● **Document text**:
—————

In January, Chelsea snagged perhaps the best pure goal scorer in women’s football, Sam Kerr. (Kerr signed in November but joined the team in January.) The Australian dominated the NWSL and Australian W-League before moving to Europe, leading both leagues in scoring. Though she’s had a slow start in London with just one goal so far, she’s already been a part of three trophies — the League Cup, WSL and, on Sunday, the Community Shield.

Chelsea isn’t the only club spending big on women’s football in England. Manchester City has brought in USWNT stars Rose Lavelle and Sam Mewis, starting an arms race of sorts. Chelsea beat out Man City to the WSL title by virtue of goals-per-match (the league shut down play amid the Covid-19 pandemic as England decided to only let the men finish their seasons) and then edged City in the Community Shield on Saturday. Arsenal — the only English club to win a Women’s Champions League title and the last team to win a completed WSL season — risks being left behind on spending, just like the men’s club. (Unfortunately, league rules prevent NWSL clubs from spending big on foreign players.)

Chelsea’s been the busier team in 2020. The Blues added Melanie Leupolz, who won two Bundesliga titles with Bayern Munich, snagged 21-year-old forward Niamh Charles after Liverpool was relegated and bought rising Canadian star Jessie Fleming before she could join the NWSL out of UCLA. 

Now they’ve added Pernille Harder, one of the top 10 players in the world.

It’s obvious the Blues have one goal in mind: Winning the Women’s Champions League. 

The competition will be stiff. Lyon is still a powerhouse, almost an all-star team in terms of talent at every position. In some respects, Lyon struggled in this year’s competition, only advancing in the quarterfinals and semifinals by a single goal and winning the final by a mere 3-1. Last year the only round Lyon didn’t win by at least three goals was a 3-2 two-legged semifinal against Chelsea. But keep in mind, Lyon still won the competition this year without arguably the team’s best player, Ada Hegerberg, who was out injured. 

With Harder on the squad, Chelsea now becomes perhaps the favorite to end the Lyon dynasty. Harder has been one of the Champions League’s best goal scorers in recent years, leading the competition in goals in 2019 while finishing second in 2018 and 2020. She scored four in a quarterfinal win over Glasgow City in August. She’s also versatile, able to play deeper in midfield if necessary, which will allow the other attacking talent (Kerr, Kirby, Cuthbert) to flourish. 

The Chelsea women are building a super team in London. By showing a willingness to spend money (albeit far less than what the men’s team spends), the Blues are in position to dominate England and perhaps finally obtain that coveted Women’s Champions League title. 

And with America still unable to control the coronavirus pandemic, there are plenty more superstars who might want to move to London.

—————

● **Given records**:

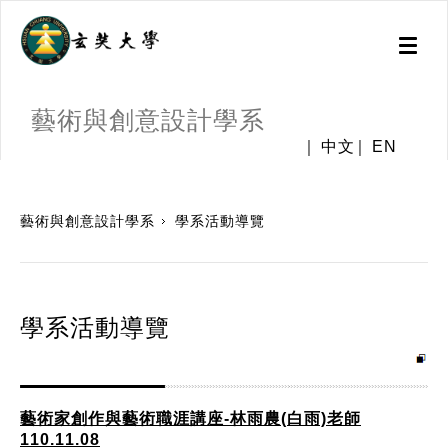
Toggl
naviga
藝術與創意設計學系
中文
EN
:::
藝術與創意設計學系
學系活動導覽
學系活動導覽
藝術家創作與藝術職涯講座-林雨農(白雨)老師
110.11.08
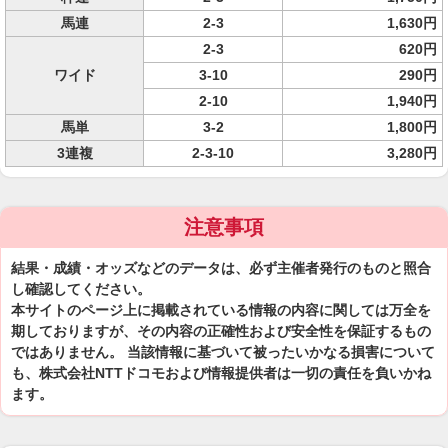
馬連
2-3
1,630円
2-3
620円
ワイド
3-10
290円
2-10
1,940円
馬単
3-2
1,800円
3連複
2-3-10
3,280円
注意事項
結果・成績・オッズなどのデータは、必ず主催者発行のものと照合
し確認してください。
本サイトのページ上に掲載されている情報の内容に関しては万全を
期しておりますが、その内容の正確性および安全性を保証するもの
ではありません。 当該情報に基づいて被ったいかなる損害について
も、株式会社NTTドコモおよび情報提供者は一切の責任を負いかね
ます。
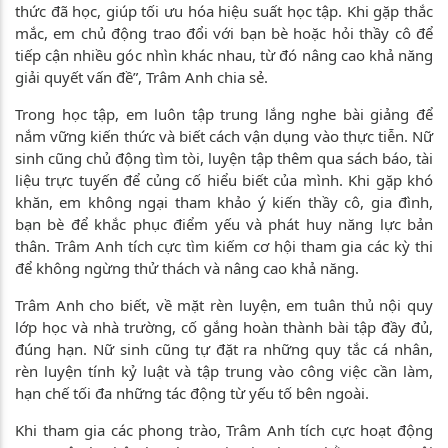
thức đã học, giúp tối ưu hóa hiệu suất học tập. Khi gặp thắc
mắc, em chủ động trao đổi với bạn bè hoặc hỏi thầy cô để
tiếp cận nhiều góc nhìn khác nhau, từ đó nâng cao khả năng
giải quyết vấn đề”, Trâm Anh chia sẻ.
Trong học tập, em luôn tập trung lắng nghe bài giảng để
nắm vững kiến thức và biết cách vận dụng vào thực tiễn. Nữ
sinh cũng chủ động tìm tòi, luyện tập thêm qua sách báo, tài
liệu trực tuyến để củng cố hiểu biết của mình. Khi gặp khó
khăn, em không ngại tham khảo ý kiến thầy cô, gia đình,
bạn bè để khắc phục điểm yếu và phát huy năng lực bản
thân. Trâm Anh tích cực tìm kiếm cơ hội tham gia các kỳ thi
để không ngừng thử thách và nâng cao khả năng.
Trâm Anh cho biết, về mặt rèn luyện, em tuân thủ nội quy
lớp học và nhà trường, cố gắng hoàn thành bài tập đầy đủ,
đúng hạn. Nữ sinh cũng tự đặt ra những quy tắc cá nhân,
rèn luyện tính kỷ luật và tập trung vào công việc cần làm,
hạn chế tối đa những tác động từ yếu tố bên ngoài.
Khi tham gia các phong trào, Trâm Anh tích cực hoạt động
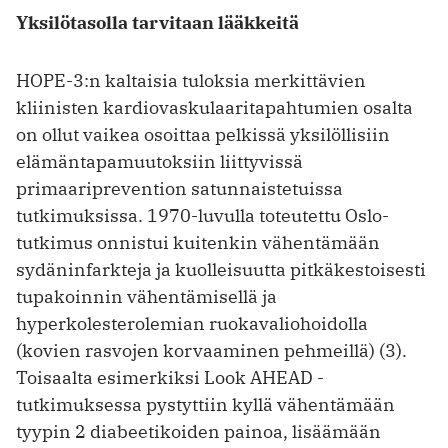
Yksilötasolla tarvitaan lääkkeitä
HOPE-3:n kaltaisia tuloksia merkittävien
kliinisten kardiovaskulaaritapahtumien osalta
on ollut vaikea osoittaa pelkissä yksilöllisiin
elämäntapamuutoksiin liittyvissä
primaariprevention satunnaistetuissa
tutkimuksissa. 1970-luvulla toteutettu Oslo-
tutkimus onnistui kuitenkin vähentämään
sydäninfarkteja ja kuolleisuutta pitkäkestoisesti
tupakoinnin vähentämisellä ja
hyperkolesterolemian ruokavaliohoidolla
(kovien rasvojen korvaaminen pehmeillä) (3).
Toisaalta esimerkiksi Look AHEAD -
tutkimuksessa pystyttiin kyllä vähentämään
tyypin 2 diabeetikoiden painoa, lisäämään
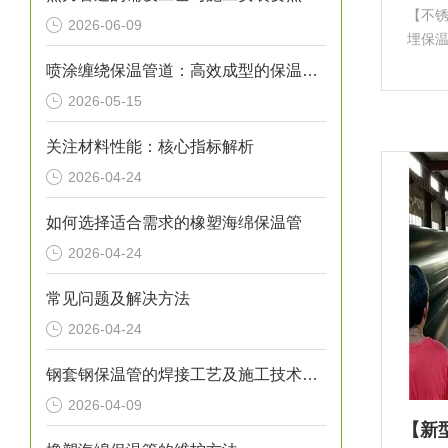
【不
2026-06-09
埋保
壳预
喷涂缠绕保温管道：高效成型的保温输送核心装备
15
2026-05-15
程。
关注材料性能：核心指标解析
2026-04-24
如何选择适合需求的橡塑海绵保温管
2026-04-24
常见问题及解决方法
2026-04-24
钢套钢保温管的焊接工艺及施工技术研究
2026-04-09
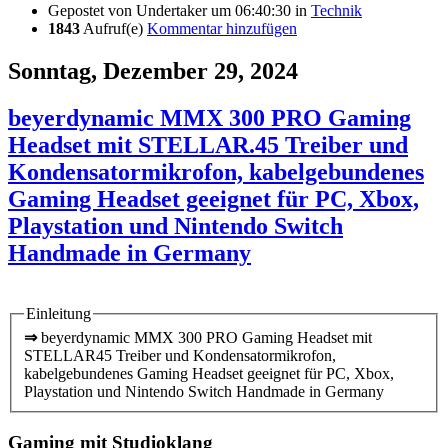
Gepostet von
Undertaker
um 06:40:30
in
Technik
1843
Aufruf(e)
Kommentar hinzufügen
Sonntag, Dezember 29, 2024
beyerdynamic MMX 300 PRO Gaming
Headset mit STELLAR.45 Treiber und
Kondensatormikrofon, kabelgebundenes
Gaming Headset geeignet für PC, Xbox,
Playstation und Nintendo Switch
Handmade in Germany
Einleitung
⇒
beyerdynamic MMX 300 PRO Gaming Headset mit
STELLAR45 Treiber und Kondensatormikrofon,
kabelgebundenes Gaming Headset geeignet für PC, Xbox,
Playstation und Nintendo Switch Handmade in Germany
Gaming mit Studioklang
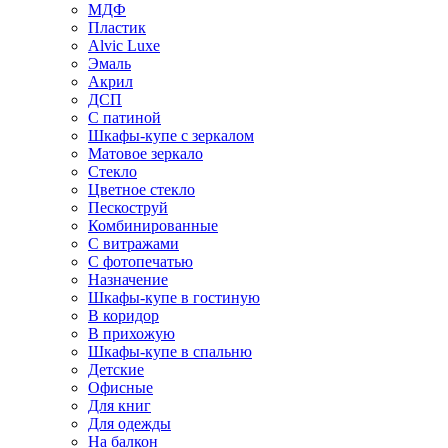
МДФ
Пластик
Alvic Luxe
Эмаль
Акрил
ДСП
С патиной
Шкафы-купе с зеркалом
Матовое зеркало
Стекло
Цветное стекло
Пескоструй
Комбинированные
С витражами
С фотопечатью
Назначение
Шкафы-купе в гостиную
В коридор
В прихожую
Шкафы-купе в спальню
Детские
Офисные
Для книг
Для одежды
На балкон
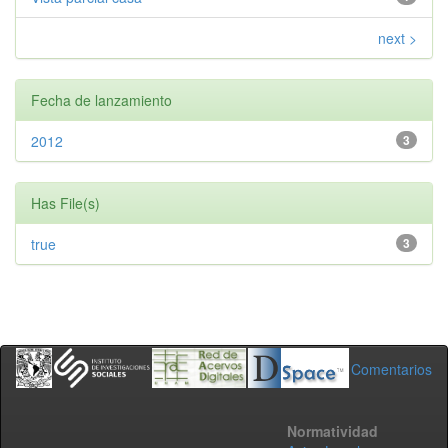
next >
Fecha de lanzamiento
2012
3
Has File(s)
true
3
Comentarios
Normatividad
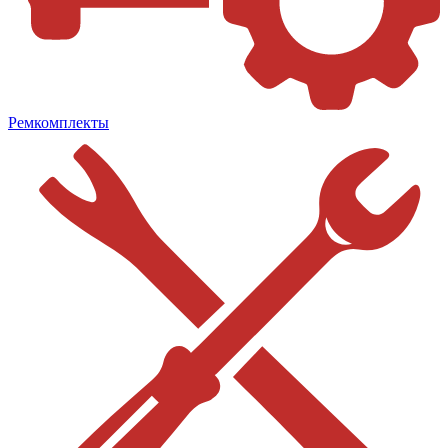
Ремкомплекты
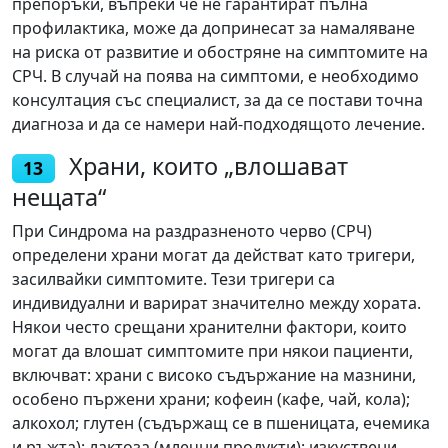
препоръки, въпреки че не гарантират пълна
профилактика, може да допринесат за намаляване
на риска от развитие и обостряне на симптомите на
СРЧ. В случай на поява на симптоми, е необходимо
консултация със специалист, за да се постави точна
диагноза и да се намери най-подходящото лечение.
Храни, които „влошават
13
нещата“
При Синдрома на раздразненото черво (СРЧ)
определени храни могат да действат като тригери,
засилвайки симптомите. Тези тригери са
индивидуални и варират значително между хората.
Някои често срещани хранителни фактори, които
могат да влошат симптомите при някои пациенти,
включват: храни с високо съдържание на мазнини,
особено пържени храни; кофеин (кафе, чай, кола);
алкохол; глутен (съдържащ се в пшеницата, ечемика
и ръжта); лактоза (млечни продукти); изкуствени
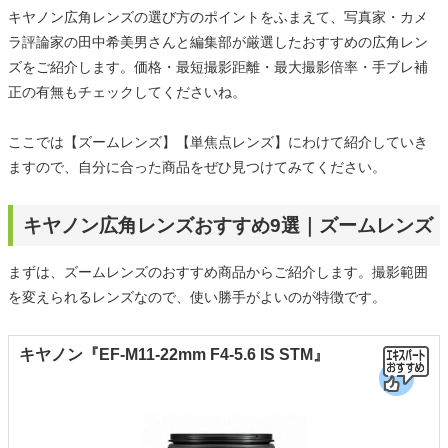
キヤノン広角レンズの選び方のポイントをふまえて、写真家・カメ
ラ評論家の田中希美男さんと編集部が厳選したおすすめの広角レン
ズをご紹介します。価格・最短撮影距離・最大撮影倍率・手ブレ補
正の有無もチェックしてくださいね。
ここでは【ズームレンズ】【単焦点レンズ】にわけて紹介していき
ますので、自分に合った商品をぜひ見つけてみてください。
キヤノン広角レンズおすすめ9選｜ズームレンズ
まずは、ズームレンズのおすすめ商品からご紹介します。撮影範囲
を変えられるレンズなので、使い勝手がよいのが特徴です。
キヤノン『EF-M11-22mm F4-5.6 IS STM』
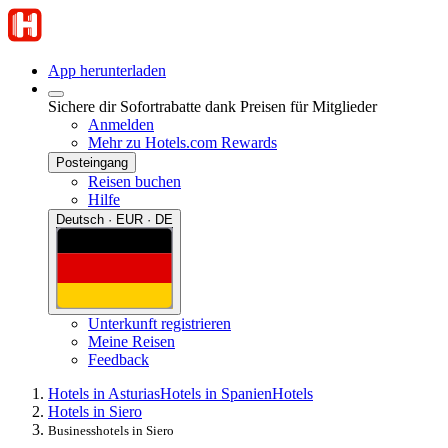
App herunterladen
Sichere dir Sofortrabatte dank Preisen für Mitglieder
Anmelden
Mehr zu Hotels.com Rewards
Posteingang
Reisen buchen
Hilfe
Deutsch · EUR · DE
Unterkunft registrieren
Meine Reisen
Feedback
Hotels in Asturias
Hotels in Spanien
Hotels
Hotels in Siero
Businesshotels in Siero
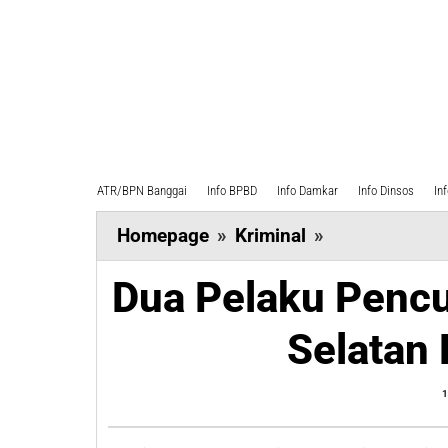
ATR/BPN Banggai
Info BPBD
Info Damkar
Info Dinsos
In
Dua
Homepage
»
Kriminal
»
Pelaku
Dua Pelaku Pencu
Pencuri
Alat
Selatan 
Bengkel
di
1
Luwuk
Selatan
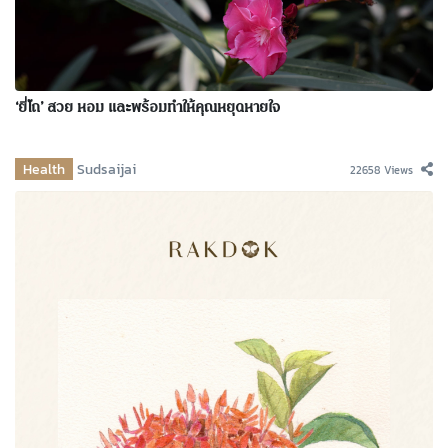
‘ยี่โถ’ สวย หอม และพร้อมทำให้คุณหยุดหายใจ
Health
Sudsaijai
22658 Views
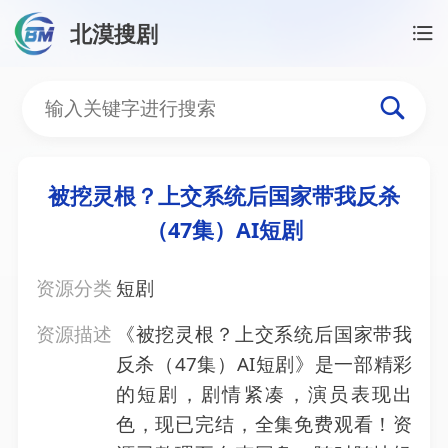
北漠搜剧
首页
/
资源搜索
/
被挖灵根？上交系统后国家带我反杀（
被挖灵根？上交系统后国家
被挖灵根？上交系统后国家带我反杀
（47集）AI短剧
资源分类
短剧
资源描述
《被挖灵根？上交系统后国家带我
反杀（47集）AI短剧》是一部精彩
的短剧，剧情紧凑，演员表现出
色，现已完结，全集免费观看！资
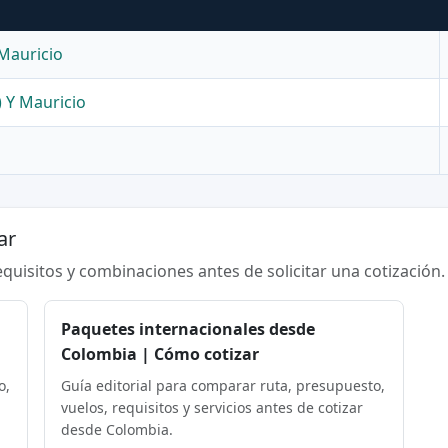
 Mauricio
) Y Mauricio
ar
requisitos y combinaciones antes de solicitar una cotización.
Paquetes internacionales desde
Colombia | Cómo cotizar
o,
Guía editorial para comparar ruta, presupuesto,
vuelos, requisitos y servicios antes de cotizar
desde Colombia.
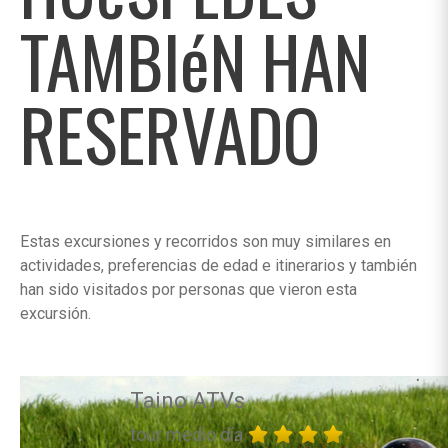
TAMBIéN HAN
RESERVADO
Estas excursiones y recorridos son muy similares en
actividades, preferencias de edad e itinerarios y también
han sido visitados por personas que vieron esta
excursión.
Taino ATVs
tour medio día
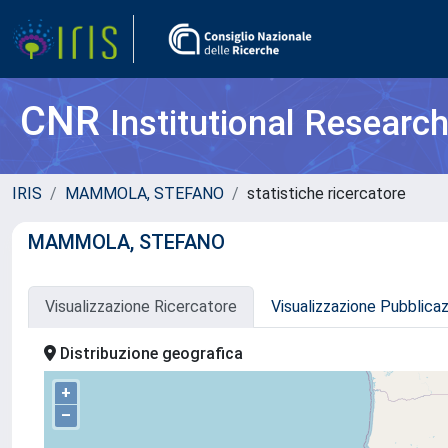
CNR
Institutional Researc
IRIS
MAMMOLA, STEFANO
statistiche ricercatore
MAMMOLA, STEFANO
Visualizzazione Ricercatore
Visualizzazione Pubblica
Distribuzione geografica
+
–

—————

Write out the passage from the Chelsea women's team article starting with "Chelsea’s been the" and going on through "in the world.", swapping "Blues" for "Chelsea side".

Chelsea’s been the busier team in 2020. The Chelsea side added Melanie Leupolz, who won two Bundesliga titles with Bayern Munich, snagged 21-year-old forward Niamh Charles after Liverpool was relegated and bought rising Canadian star Jessie Fleming before she could join the NWSL out of UCLA. 

Now they’ve added Pernille Harder, one of the top 10 players in the world.